A higher CCT (e.g. 5000K) indicates a relatively high proportion of blue wavelengths, which contributes to a high scotopic/photopic (S/P) ratio. For area lighting, average light levels are usually in the mesopic range. Under mesopic viewing conditions and for predominantly peripheral visual tasks, light sources with high S/P ratios have a higher effectiveness than those with low S/P ratios. Higher CCT light sources also produce more photopic lumens and thus higher luminous efficacies because of the smaller Stokes loss and the high sensitivity of the human eye to a spectral power distribution (SPD) with a high proportion of blue wavelengths.

Obviously, a higher CCT translates to higher visibility in typical nighttime viewing conditions and a lower source cost due to the higher efficacy. However, there’s a trade-off. The large proportion of blue wavelengths can result in more negative impact on animal communities and increased nighttime sky brightness.

System integration

The package into which the LED chip is assembled to provide mechanical stability, thermal conduction, electrical connection, and environmental protection has a significant impact on the LED’s light extraction efficiency, its ability to resist electrical and thermal stresses, and the luminaire’s thermal, electrical and optical design. LEDs can be divided by their package platforms into mid-power packages, high-power packages, chip-on-board (COB) packages, and chip scale packages (CSPs).

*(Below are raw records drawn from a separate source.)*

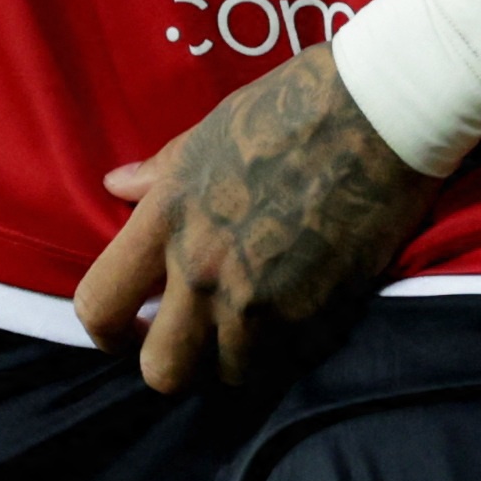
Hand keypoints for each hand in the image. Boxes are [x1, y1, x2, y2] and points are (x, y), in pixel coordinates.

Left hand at [73, 42, 431, 391]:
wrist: (381, 111)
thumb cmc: (293, 105)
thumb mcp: (211, 129)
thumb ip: (162, 172)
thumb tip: (117, 185)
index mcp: (167, 218)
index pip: (99, 305)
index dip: (107, 331)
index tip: (129, 328)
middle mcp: (204, 270)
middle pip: (163, 371)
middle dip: (177, 363)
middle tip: (197, 338)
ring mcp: (261, 299)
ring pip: (231, 375)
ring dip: (242, 355)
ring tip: (259, 319)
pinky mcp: (316, 315)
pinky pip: (291, 361)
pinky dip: (294, 347)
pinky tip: (305, 307)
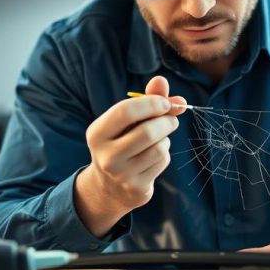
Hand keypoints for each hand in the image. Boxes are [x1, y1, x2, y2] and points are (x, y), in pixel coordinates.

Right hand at [75, 76, 186, 235]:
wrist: (109, 187)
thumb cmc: (121, 142)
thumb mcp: (127, 121)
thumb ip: (145, 99)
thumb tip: (162, 81)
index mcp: (97, 133)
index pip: (125, 111)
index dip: (150, 103)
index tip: (164, 103)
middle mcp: (106, 155)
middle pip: (147, 132)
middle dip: (166, 121)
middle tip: (171, 119)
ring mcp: (121, 174)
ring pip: (159, 148)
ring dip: (165, 139)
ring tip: (157, 140)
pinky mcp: (136, 188)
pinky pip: (162, 162)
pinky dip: (164, 155)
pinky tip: (153, 157)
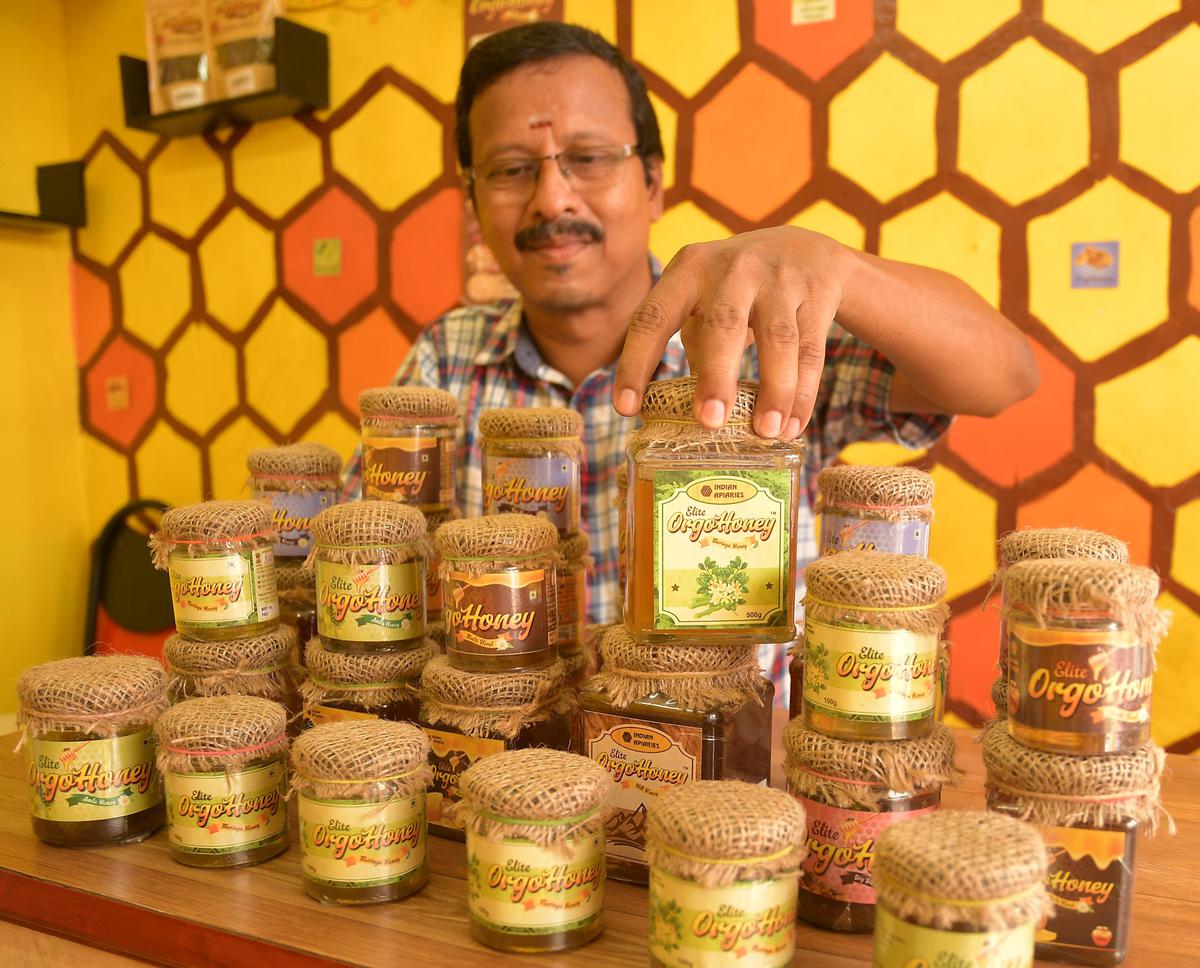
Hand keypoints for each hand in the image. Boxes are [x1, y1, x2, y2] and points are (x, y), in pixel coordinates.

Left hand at [613, 226, 848, 438]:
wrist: (807, 250)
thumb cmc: (737, 290)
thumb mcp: (704, 302)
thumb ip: (690, 346)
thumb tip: (669, 416)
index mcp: (689, 271)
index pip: (652, 318)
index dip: (636, 363)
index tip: (626, 409)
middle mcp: (733, 269)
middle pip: (723, 325)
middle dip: (716, 376)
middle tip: (709, 422)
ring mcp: (779, 279)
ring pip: (778, 341)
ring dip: (774, 391)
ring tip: (766, 433)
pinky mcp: (817, 295)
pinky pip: (811, 350)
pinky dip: (803, 393)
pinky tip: (792, 425)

Notwithstanding the careful selection of the LEDs, the ultimate performance and reliability of LEDs are determined by how they are integrated into the luminaires. A holistic approach is necessary to ensure that the operational and environmental stresses on the LEDs are tightly controlled.

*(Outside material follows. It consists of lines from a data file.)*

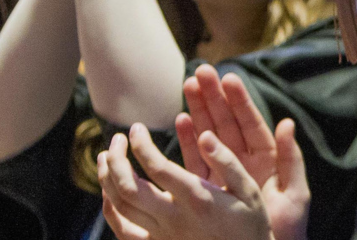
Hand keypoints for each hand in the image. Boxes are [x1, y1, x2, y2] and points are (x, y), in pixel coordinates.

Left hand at [98, 123, 275, 239]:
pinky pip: (122, 229)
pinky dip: (108, 208)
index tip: (136, 128)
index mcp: (197, 199)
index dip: (141, 145)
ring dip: (107, 179)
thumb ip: (227, 161)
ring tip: (107, 157)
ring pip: (119, 207)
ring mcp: (161, 234)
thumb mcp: (249, 189)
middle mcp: (174, 218)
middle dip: (116, 159)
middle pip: (129, 188)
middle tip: (117, 139)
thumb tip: (205, 135)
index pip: (157, 168)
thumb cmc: (249, 222)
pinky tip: (108, 190)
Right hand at [179, 65, 309, 239]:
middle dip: (214, 97)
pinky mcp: (207, 185)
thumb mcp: (295, 193)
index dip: (240, 100)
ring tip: (187, 86)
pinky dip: (188, 139)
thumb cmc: (287, 227)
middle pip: (226, 121)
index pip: (251, 122)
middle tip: (200, 71)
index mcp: (267, 157)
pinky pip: (195, 158)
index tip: (229, 78)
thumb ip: (290, 159)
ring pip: (209, 133)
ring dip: (198, 110)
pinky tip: (180, 120)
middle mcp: (244, 159)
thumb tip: (287, 123)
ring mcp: (224, 170)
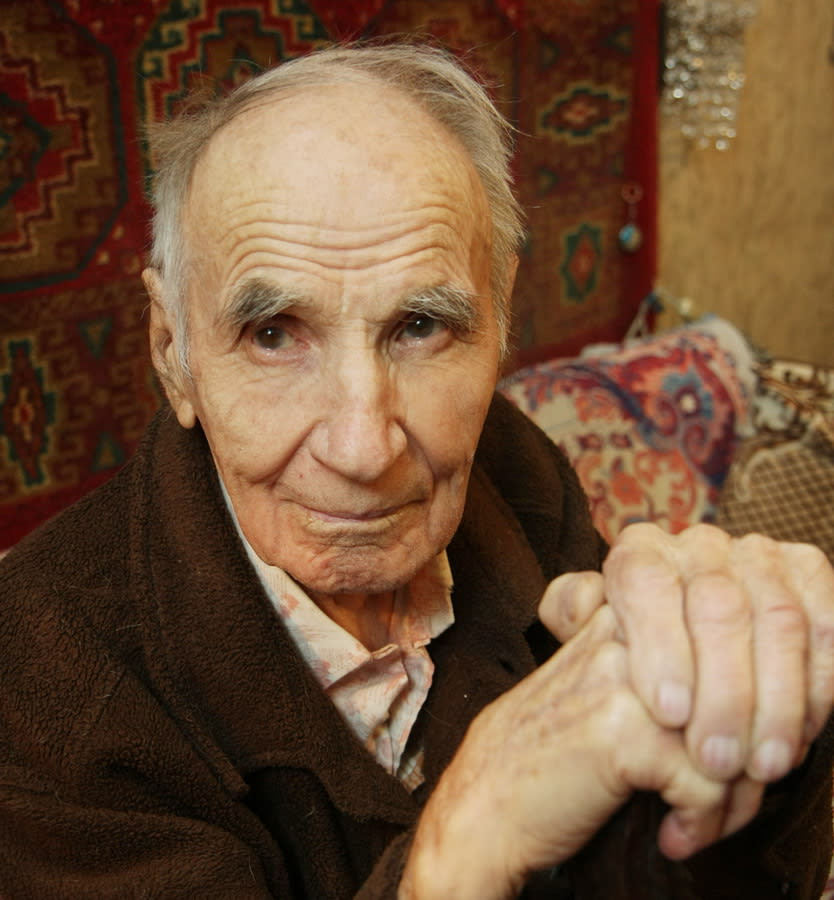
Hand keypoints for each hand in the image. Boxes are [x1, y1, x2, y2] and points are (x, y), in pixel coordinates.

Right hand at [400, 604, 743, 899]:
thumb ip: (646, 658)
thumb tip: (742, 692)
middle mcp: (622, 635)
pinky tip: (673, 836)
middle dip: (744, 753)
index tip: (722, 747)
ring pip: (730, 736)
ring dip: (730, 798)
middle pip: (732, 686)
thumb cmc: (540, 753)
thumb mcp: (590, 678)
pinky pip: (707, 781)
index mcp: (616, 613)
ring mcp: (622, 680)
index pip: (716, 640)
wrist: (482, 804)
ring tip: (699, 822)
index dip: (735, 700)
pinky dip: (702, 822)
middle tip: (724, 796)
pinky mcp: (624, 734)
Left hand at [542, 523, 833, 784]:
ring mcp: (760, 554)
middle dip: (722, 691)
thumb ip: (573, 615)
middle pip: (717, 606)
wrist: (692, 651)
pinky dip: (818, 683)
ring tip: (763, 766)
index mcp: (641, 550)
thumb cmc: (636, 655)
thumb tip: (570, 607)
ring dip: (776, 700)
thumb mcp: (592, 633)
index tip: (667, 713)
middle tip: (717, 761)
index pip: (646, 582)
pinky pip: (827, 625)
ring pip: (778, 620)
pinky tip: (802, 732)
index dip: (659, 645)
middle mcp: (700, 544)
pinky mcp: (810, 574)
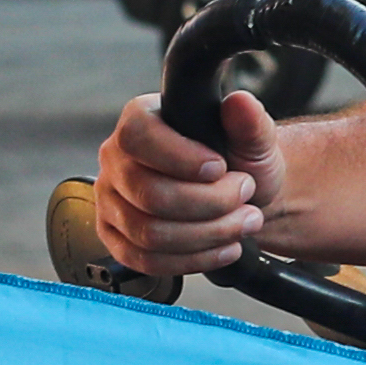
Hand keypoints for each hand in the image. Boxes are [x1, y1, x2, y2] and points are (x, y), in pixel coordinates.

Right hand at [93, 86, 282, 275]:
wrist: (239, 198)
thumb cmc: (238, 161)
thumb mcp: (253, 138)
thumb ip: (249, 122)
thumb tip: (240, 103)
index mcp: (139, 120)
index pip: (137, 137)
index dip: (180, 158)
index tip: (220, 168)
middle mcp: (116, 160)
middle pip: (149, 194)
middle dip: (209, 203)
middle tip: (245, 195)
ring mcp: (112, 201)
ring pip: (150, 234)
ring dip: (207, 234)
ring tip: (243, 222)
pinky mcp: (117, 238)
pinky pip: (146, 260)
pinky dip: (193, 259)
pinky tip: (223, 248)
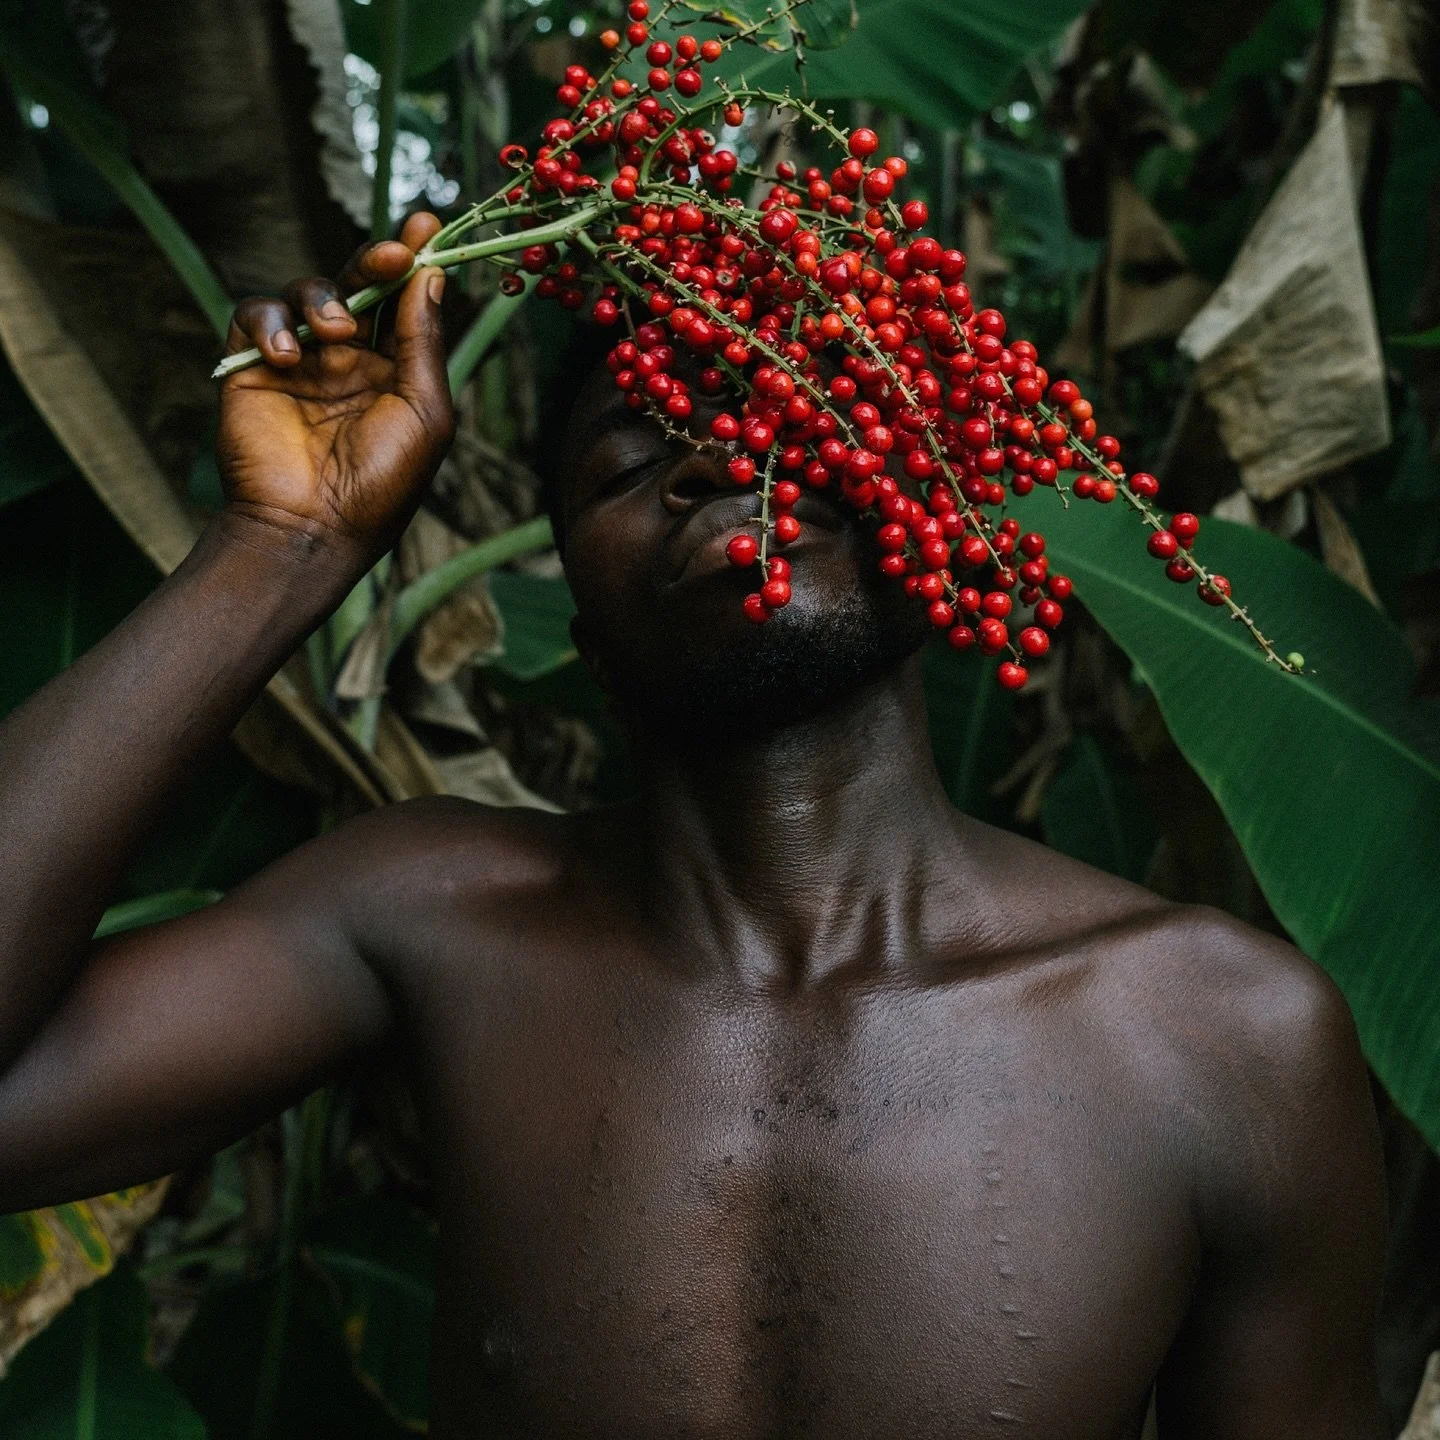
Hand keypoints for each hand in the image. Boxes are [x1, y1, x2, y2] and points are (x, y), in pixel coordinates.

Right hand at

Thermal management is essential to achieving the full potential of an LED throughout its entire functional life. The thermal resistances of all the constitutive elements that make up the thermal path must be minimized to ensure the waste heat generated at the LED junction is effectively transferred to the ambient.

The LED driver that converts alternating current (AC) line power to a voltage and current compatible with the LED packages should be designed to allow the efficiency to remain high while protecting downstream components from power surges and other electrical events. The driver may incorporate control functions such as dimmability and be integrated into intelligent lighting systems through analog and digital interfaces such as 0-10V, digitally addressable light interface (DALI) and ZigBee.

Effective optical design exploiting the directional nature of LEDs can translate to higher optical efficiency, more uniform light distribution, improved coverage, and cutoff of backlight, uplight and high angle light. LED area lights should also be sealed against ingress of dust and moisture and protected against atmospheric corrosion and UV degradation to maximize their effective life in outdoor environments.